We pipetted 100 uL of silk dope into a small weigh boat and let it dry in a fume hood for 24 hours. We then removed the film from the weigh boat and placed it into a vacuum desiccator along with water in a separate container. Vacuum was then applied to the desiccator, and the film was allowed to anneal for 24 hours. The water annealing process encourages further formation of the silk's secondary structure, giving the film stability in aqueous environments as well as added strength.[4]

Measuring thickness of the film

A Vernier micrometer was used to measure the thickness of the film.

Mechanical testing

Just as with the fibers, strips of the fiber were mounted onto cardstock frames with 10mm gauge lengths. The mounted strips were then loaded into the Instron for testing.

Results for Recombinant Silk Films

Unfortunately, as of 18 September 2015, we haven't gotten around to assaying the mechanical properties of our silk films yet. Any updates and data obtained after the wiki freeze (18 September 2015) will be uploaded to our team's OpenWetWare page. Please note that any and all data hosted on that page is ineligible for consideration by the iGEM wiki judges.









References

[1]Rockwood, D., Preda, R., Yücel, T., Wang, X., Lovett, M., & Kaplan, D. (2011). Materials fabrication from Bombyx mori silk fibroin. Nat Protoc Nature Protocols, 1612-1631. [2]
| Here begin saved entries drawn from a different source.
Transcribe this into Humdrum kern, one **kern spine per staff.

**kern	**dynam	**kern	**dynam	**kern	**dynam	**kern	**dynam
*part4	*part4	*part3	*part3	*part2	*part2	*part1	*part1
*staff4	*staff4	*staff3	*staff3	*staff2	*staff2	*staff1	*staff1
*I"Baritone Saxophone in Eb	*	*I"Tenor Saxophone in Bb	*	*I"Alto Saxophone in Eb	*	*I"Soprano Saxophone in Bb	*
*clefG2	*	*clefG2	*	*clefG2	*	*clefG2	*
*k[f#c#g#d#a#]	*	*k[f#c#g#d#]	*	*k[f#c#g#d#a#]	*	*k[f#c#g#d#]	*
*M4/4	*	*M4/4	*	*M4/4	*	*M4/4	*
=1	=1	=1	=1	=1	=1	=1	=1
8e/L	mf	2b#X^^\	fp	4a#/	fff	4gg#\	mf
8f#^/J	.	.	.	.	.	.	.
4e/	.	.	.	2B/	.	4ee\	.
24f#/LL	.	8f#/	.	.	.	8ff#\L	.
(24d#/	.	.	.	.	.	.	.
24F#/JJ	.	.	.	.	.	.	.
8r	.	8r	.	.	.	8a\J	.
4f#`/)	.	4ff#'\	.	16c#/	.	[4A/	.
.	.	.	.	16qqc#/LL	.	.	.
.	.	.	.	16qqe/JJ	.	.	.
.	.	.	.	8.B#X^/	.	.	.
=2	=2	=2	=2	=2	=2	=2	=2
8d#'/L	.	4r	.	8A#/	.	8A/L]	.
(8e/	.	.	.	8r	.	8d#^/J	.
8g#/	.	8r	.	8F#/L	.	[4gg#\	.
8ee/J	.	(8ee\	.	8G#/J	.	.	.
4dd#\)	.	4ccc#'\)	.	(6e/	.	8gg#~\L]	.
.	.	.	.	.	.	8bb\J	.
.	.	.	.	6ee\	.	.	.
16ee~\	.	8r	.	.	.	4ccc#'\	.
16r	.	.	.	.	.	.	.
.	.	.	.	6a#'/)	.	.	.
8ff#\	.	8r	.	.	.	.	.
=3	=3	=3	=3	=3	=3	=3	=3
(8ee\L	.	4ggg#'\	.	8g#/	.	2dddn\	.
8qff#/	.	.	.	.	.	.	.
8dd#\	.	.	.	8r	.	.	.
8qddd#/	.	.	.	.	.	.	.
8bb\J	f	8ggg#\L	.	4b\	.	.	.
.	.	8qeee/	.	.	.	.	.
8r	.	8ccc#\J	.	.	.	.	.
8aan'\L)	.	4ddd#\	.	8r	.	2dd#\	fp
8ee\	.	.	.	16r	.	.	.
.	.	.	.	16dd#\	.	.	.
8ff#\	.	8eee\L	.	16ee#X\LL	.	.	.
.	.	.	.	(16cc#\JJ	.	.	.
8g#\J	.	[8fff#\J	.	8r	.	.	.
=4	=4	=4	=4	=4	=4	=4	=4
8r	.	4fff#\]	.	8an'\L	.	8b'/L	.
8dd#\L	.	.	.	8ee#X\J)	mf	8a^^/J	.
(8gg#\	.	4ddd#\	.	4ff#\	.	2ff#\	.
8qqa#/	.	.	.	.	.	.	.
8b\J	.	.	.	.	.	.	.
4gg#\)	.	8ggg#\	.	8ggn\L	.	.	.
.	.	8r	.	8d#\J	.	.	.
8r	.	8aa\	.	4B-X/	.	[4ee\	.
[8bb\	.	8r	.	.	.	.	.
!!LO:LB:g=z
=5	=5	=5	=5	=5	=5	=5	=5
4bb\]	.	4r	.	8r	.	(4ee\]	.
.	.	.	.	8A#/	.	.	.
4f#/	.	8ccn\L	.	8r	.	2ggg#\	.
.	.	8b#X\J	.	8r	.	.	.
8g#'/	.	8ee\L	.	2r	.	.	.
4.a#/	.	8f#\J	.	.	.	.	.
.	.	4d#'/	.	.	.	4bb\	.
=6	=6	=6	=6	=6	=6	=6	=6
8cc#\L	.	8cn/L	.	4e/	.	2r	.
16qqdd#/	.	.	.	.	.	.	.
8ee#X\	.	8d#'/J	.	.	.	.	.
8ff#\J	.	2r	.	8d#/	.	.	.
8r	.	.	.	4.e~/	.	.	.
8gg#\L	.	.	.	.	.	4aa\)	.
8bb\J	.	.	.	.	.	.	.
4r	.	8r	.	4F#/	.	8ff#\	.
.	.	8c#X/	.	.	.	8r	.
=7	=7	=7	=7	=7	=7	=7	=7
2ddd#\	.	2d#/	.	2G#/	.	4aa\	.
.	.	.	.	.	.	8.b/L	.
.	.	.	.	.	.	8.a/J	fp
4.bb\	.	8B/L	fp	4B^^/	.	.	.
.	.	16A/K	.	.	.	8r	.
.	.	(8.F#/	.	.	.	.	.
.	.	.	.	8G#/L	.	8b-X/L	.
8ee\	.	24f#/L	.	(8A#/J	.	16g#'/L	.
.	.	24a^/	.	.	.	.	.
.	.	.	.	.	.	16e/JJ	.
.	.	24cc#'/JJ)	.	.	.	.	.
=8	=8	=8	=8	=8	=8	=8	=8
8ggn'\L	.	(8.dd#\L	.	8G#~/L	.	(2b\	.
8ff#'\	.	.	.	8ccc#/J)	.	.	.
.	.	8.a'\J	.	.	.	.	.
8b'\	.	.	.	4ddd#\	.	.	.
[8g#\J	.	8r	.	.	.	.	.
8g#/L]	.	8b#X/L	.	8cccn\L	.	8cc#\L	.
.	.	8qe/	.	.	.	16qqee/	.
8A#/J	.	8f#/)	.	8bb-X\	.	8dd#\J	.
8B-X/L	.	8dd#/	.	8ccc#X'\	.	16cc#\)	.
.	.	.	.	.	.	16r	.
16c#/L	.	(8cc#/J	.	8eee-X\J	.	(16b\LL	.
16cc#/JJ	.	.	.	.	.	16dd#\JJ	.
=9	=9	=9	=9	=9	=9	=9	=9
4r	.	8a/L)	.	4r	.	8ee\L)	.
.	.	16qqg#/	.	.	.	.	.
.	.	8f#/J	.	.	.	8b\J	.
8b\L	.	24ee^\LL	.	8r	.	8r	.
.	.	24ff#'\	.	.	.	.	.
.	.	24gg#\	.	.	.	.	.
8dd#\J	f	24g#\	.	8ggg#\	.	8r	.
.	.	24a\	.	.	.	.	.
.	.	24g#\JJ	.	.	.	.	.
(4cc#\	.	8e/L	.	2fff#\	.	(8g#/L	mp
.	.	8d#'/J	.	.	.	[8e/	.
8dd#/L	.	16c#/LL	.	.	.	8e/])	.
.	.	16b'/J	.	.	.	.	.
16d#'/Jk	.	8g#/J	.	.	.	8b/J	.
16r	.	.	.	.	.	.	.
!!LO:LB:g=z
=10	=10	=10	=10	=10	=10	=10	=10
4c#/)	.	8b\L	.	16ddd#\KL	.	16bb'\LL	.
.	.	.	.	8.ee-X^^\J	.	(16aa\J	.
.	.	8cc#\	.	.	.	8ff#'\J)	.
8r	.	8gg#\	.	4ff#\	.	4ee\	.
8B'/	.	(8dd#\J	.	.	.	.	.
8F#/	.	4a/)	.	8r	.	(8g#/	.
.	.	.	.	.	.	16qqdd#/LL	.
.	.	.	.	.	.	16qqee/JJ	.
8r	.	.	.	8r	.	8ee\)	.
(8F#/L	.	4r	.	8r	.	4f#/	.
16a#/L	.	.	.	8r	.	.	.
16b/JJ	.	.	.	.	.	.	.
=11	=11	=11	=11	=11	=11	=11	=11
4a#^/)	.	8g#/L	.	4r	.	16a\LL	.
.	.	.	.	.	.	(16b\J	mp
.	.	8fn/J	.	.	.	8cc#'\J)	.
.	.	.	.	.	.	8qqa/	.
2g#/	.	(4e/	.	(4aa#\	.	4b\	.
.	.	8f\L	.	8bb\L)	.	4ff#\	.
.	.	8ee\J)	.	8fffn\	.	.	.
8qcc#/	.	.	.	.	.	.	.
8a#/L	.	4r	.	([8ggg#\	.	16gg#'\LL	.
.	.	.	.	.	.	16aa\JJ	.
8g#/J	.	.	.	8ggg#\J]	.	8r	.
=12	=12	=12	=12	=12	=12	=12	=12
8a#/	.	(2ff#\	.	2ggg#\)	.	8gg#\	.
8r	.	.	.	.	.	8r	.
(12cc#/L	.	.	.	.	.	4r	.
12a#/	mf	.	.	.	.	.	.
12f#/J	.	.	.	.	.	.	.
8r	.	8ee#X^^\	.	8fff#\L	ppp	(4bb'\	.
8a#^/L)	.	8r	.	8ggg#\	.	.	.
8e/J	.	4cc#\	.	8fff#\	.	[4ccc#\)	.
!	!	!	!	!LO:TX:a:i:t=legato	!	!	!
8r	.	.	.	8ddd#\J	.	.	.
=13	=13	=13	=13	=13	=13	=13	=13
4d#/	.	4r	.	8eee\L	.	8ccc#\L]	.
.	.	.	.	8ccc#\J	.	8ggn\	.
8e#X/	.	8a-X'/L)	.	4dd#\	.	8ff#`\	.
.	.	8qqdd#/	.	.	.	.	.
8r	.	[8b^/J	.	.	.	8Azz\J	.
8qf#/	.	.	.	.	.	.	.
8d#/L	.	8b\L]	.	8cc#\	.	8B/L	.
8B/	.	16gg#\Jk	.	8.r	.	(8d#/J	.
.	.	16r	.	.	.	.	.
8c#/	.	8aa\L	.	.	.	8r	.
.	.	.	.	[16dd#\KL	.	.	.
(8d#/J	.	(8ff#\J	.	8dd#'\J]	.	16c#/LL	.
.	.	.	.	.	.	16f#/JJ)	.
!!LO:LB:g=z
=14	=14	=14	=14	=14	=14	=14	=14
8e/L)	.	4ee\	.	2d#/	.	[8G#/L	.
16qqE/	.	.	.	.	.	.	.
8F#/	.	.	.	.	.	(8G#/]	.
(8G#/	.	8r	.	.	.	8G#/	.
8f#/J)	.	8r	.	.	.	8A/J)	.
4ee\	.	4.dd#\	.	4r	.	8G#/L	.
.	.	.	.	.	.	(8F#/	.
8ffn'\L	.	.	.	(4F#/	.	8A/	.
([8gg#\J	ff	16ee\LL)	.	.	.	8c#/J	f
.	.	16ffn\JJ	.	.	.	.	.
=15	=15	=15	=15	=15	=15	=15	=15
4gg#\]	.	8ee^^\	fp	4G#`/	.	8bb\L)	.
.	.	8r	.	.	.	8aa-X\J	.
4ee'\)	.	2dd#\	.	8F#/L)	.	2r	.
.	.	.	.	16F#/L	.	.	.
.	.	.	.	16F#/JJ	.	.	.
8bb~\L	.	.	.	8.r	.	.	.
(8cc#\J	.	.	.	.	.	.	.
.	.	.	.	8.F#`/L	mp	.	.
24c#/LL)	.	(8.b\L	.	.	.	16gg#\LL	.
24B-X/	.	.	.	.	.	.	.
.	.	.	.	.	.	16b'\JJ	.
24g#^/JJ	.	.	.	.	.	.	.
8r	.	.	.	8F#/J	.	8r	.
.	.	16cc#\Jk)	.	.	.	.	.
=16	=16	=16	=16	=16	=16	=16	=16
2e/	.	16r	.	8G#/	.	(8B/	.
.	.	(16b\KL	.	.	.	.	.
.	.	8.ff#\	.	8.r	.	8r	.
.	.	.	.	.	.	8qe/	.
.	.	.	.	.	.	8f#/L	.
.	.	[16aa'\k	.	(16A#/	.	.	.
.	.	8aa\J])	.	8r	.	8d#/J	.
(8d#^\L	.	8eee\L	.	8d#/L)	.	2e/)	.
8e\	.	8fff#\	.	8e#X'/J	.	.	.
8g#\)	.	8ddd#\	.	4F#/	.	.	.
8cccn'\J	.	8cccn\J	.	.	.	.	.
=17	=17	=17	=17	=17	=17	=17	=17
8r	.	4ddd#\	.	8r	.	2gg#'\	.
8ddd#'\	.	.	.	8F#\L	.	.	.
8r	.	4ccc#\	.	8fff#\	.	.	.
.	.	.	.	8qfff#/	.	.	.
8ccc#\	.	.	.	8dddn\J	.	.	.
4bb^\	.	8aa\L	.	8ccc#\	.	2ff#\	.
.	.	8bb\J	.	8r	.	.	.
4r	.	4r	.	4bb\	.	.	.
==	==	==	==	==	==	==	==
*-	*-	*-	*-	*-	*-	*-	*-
Teulé, F., Cooper, A., Furin, W., Bittencourt, D., Rech, E., Brooks, A., & Lewis, R. (n.d.). A protocol for the production of recombinant spider silk-like proteins for artificial fiber spinning. Nat Protoc Nature Protocols, 341-355.

[3]

Albertson, A., Teulé, F., Weber, W., Yarger, J., & Lewis, R. (n.d.). Effects of different post-spin stretching conditions on the mechanical properties of synthetic spider silk fibers. Journal of the Mechanical Behavior of Biomedical Materials, 225-234.

[4]

Hu, X., Shmelev, K., Sun, L., Gil, E., Park, S., Cebe, P., & Kaplan, D. (2011). Regulation of Silk Material Structure by Temperature-Controlled Water Vapor Annealing. BioMacroMolecules, 1686-1696.

[5]

Ausubel, F. (1990). Current protocols in molecular biology. New York: Greene Pub. Associates and Wiley-Interscience :.

[6]

Albertson, A., Teulé, F., Weber, W., Yarger, J., & Lewis, R. (n.d.). Effects of different post-spin stretching conditions on the mechanical properties of synthetic spider silk fibers. Journal of the Mechanical Behavior of Biomedical Materials, 225-234.